I dissent. The record shows that the Teamsters Union, believing defendant owed another payment to a pension fund, demanded that the payment be made. The defendant’s agent wrote “Nuts” across the letter and returned it to the plaintiff union. Thereafter the defendant paid into the fund the sum of $1567.50 and now seeks to hold the Teamsters for the amount it thus voluntarily paid,
When payment is thus voluntarily made, it cannot be recovered, either from the recipient or from the one who demanded that the payment be made.

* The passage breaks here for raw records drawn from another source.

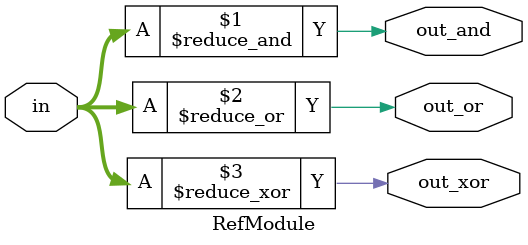
<source format=sv>

module RefModule (
  input [3:0] in,
  output out_and,
  output out_or,
  output out_xor
);

  assign out_and = &in;
  assign out_or = |in;
  assign out_xor = ^in;

endmodule

</source>
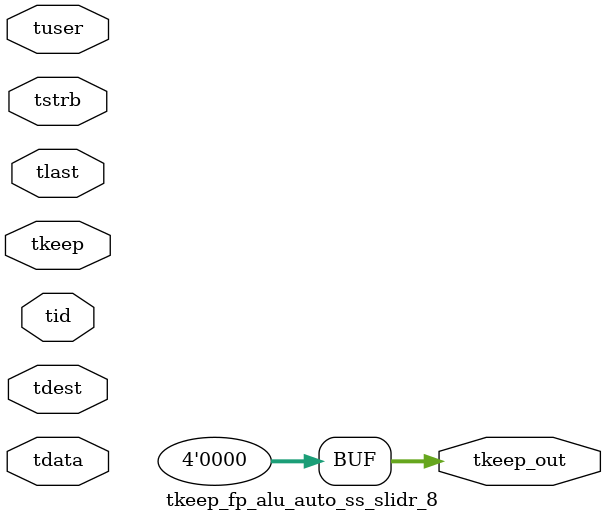
<source format=v>


`timescale 1ps/1ps

module tkeep_fp_alu_auto_ss_slidr_8 #
(
parameter C_S_AXIS_TDATA_WIDTH = 32,
parameter C_S_AXIS_TUSER_WIDTH = 0,
parameter C_S_AXIS_TID_WIDTH   = 0,
parameter C_S_AXIS_TDEST_WIDTH = 0,
parameter C_M_AXIS_TDATA_WIDTH = 32
)
(
input  [(C_S_AXIS_TDATA_WIDTH == 0 ? 1 : C_S_AXIS_TDATA_WIDTH)-1:0     ] tdata,
input  [(C_S_AXIS_TUSER_WIDTH == 0 ? 1 : C_S_AXIS_TUSER_WIDTH)-1:0     ] tuser,
input  [(C_S_AXIS_TID_WIDTH   == 0 ? 1 : C_S_AXIS_TID_WIDTH)-1:0       ] tid,
input  [(C_S_AXIS_TDEST_WIDTH == 0 ? 1 : C_S_AXIS_TDEST_WIDTH)-1:0     ] tdest,
input  [(C_S_AXIS_TDATA_WIDTH/8)-1:0 ] tkeep,
input  [(C_S_AXIS_TDATA_WIDTH/8)-1:0 ] tstrb,
input                                                                    tlast,
output [(C_M_AXIS_TDATA_WIDTH/8)-1:0 ] tkeep_out
);

assign tkeep_out = {1'b0};

endmodule


</source>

The law is set forth in 40 Am.Jur., Payment, as follows:
§ 155. Payments which are voluntarily made cannot be recovered, but recovery may be had of payments made as the result of duress, fraud, mistake, or failure of consideration. In fact, it has been said that these are the only grounds upon which a suit to recover back money paid may be maintained.
* * * * * *
§ 174. The mere commencement of legal proceedings to recover a demand does not, in the absence of any actual seizure of the person or goods of the alleged debtor, or of any menace of such seizure, constitute such compulsion as to enable the defendant to recover a payment made under the influence thereof, for he has an ample remedy by way of defense to the suit, and if he pays the demand instead of defending the suit, he cannot recover the amount so paid. A fortiori, a mere threat of legal proceedings does not constitute such compulsion as to enable a person paying money under the influence of such menace to recover it. Thus, it has been held that where the defendant in a suit, with full knowledge of the facts, voluntarily pays part of the demand, and judgment is rendered against him for the balance, which is conclusively reversed on appeal, he cannot recover the part so paid. Likewise, the mere apprehension or probability of a civil proceeding to enforce a claim does not render a payment thereof involuntary in the sense that it can be recovered. The reason for the rule is almost self-evident. If there is in fact a cause of action when the threat is made, the plaintiff, by bringing suit, would only enforce a legal right; if there was no cause of action or demand for more than is due, the party threatened should exercise the ordinary degree of firmness which the law pre*229sumes every man to possess, and meet the issue of the unjust suit. One cannot be heard to say that he had the law with him, but feared to meet his adversary in court. It is only when he has no chance to be heard that he can pay and afterward recover. * * *
I think the case should be reversed and the trial court ordered to enter judgment for the plaintiff and against the defendant on the counterclaim. The plaintiff should have its costs.